• _RECORDED DATA_
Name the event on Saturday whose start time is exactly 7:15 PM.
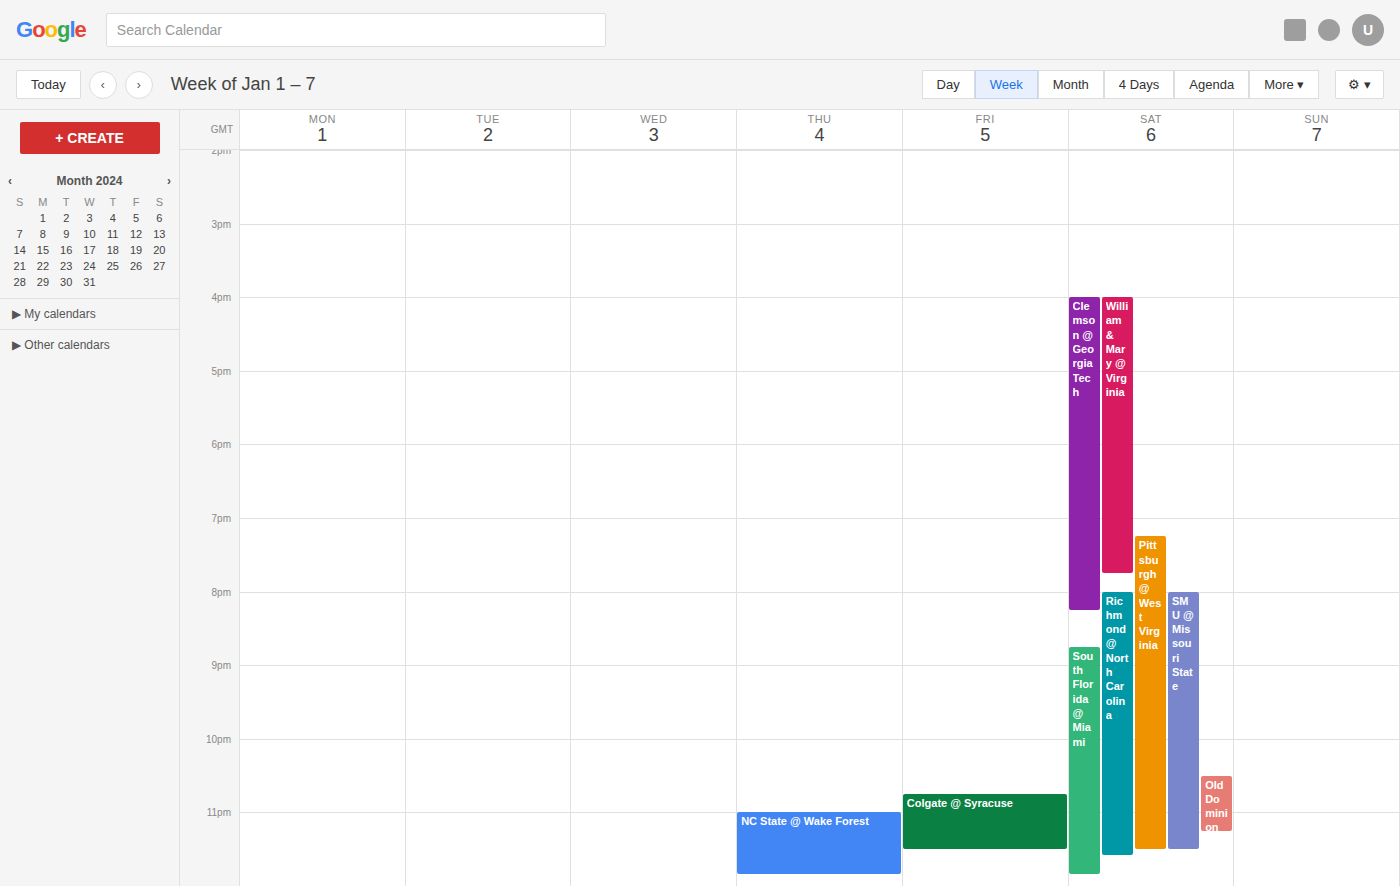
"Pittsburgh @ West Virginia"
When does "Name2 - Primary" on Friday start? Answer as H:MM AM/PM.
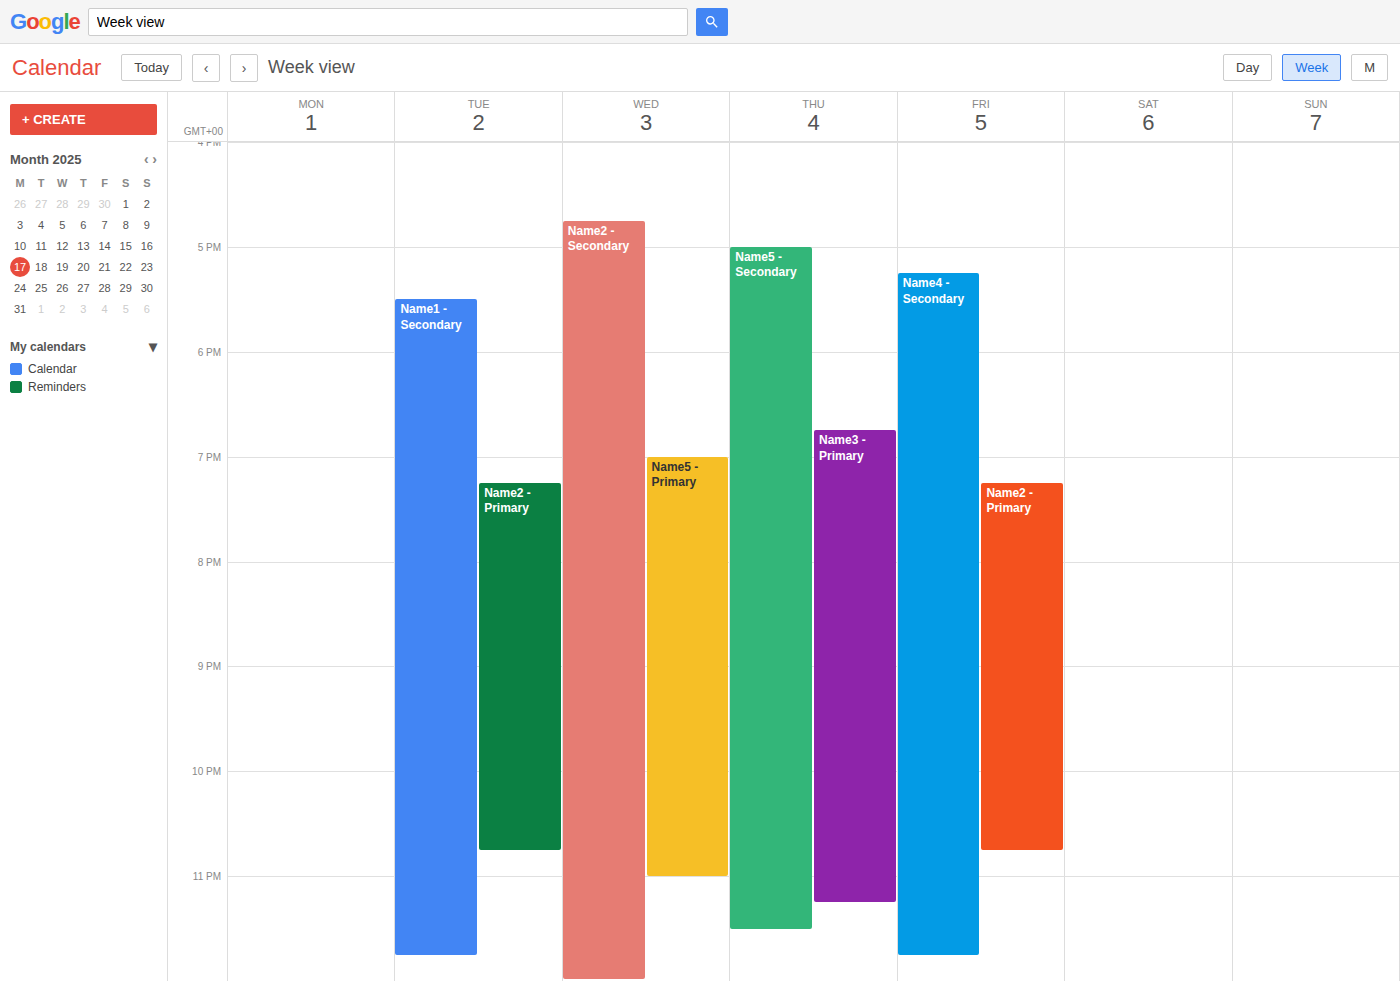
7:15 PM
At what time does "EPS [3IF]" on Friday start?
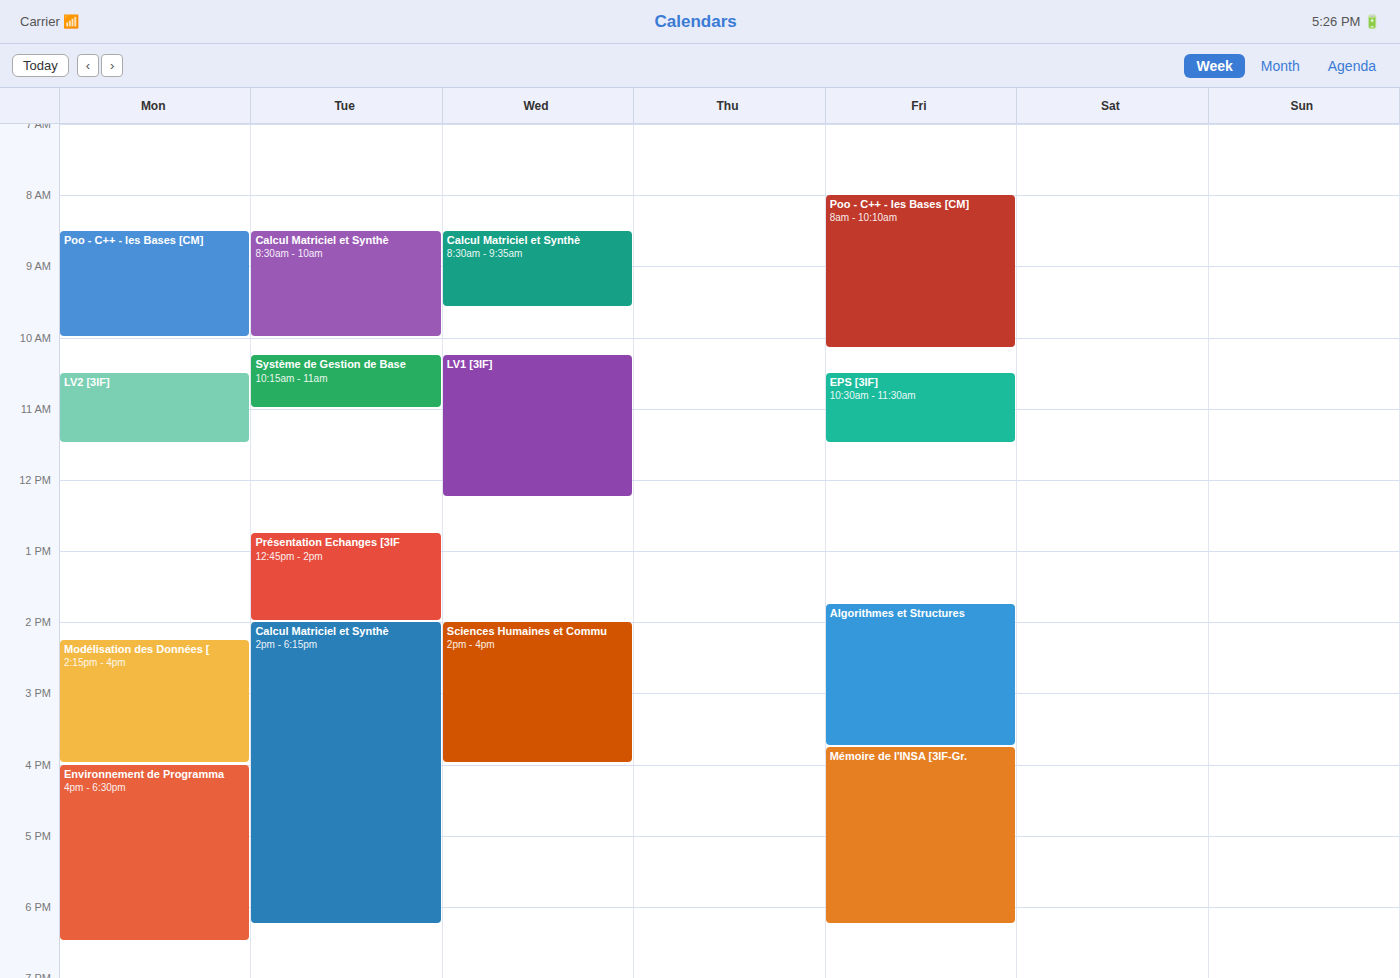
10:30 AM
...
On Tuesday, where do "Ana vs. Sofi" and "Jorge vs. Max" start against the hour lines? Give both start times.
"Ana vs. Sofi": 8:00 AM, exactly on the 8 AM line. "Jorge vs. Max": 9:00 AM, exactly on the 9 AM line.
==
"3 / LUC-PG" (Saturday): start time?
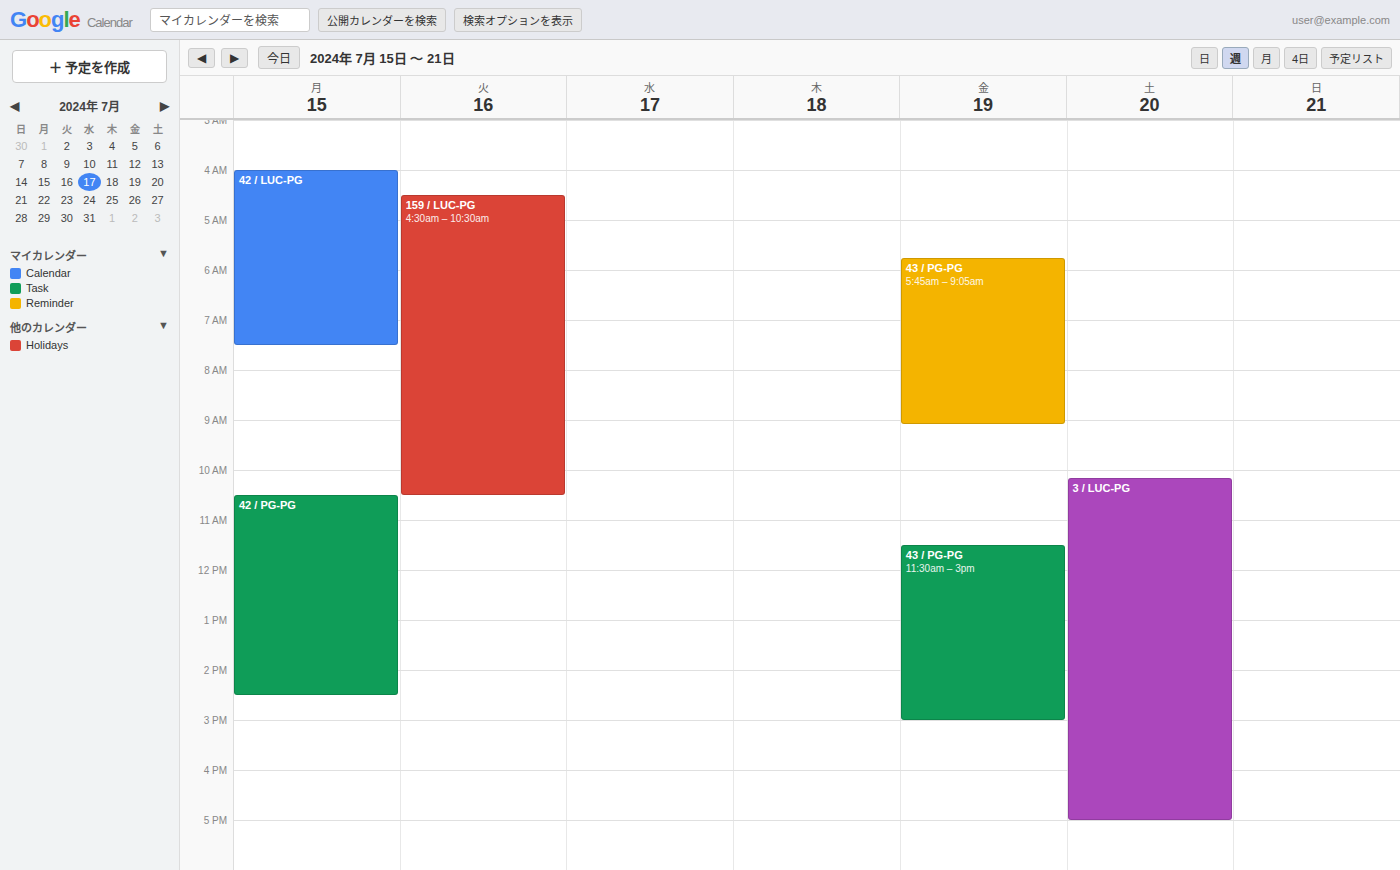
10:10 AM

• _GOAL OF THE EXERCISE_
Pull out every line of the data above that contains the word "Friday".

• _TASK OUTPUT_
When does "Name2 - Primary" on Friday start? Answer as H:MM AM/PM.
At what time does "EPS [3IF]" on Friday start?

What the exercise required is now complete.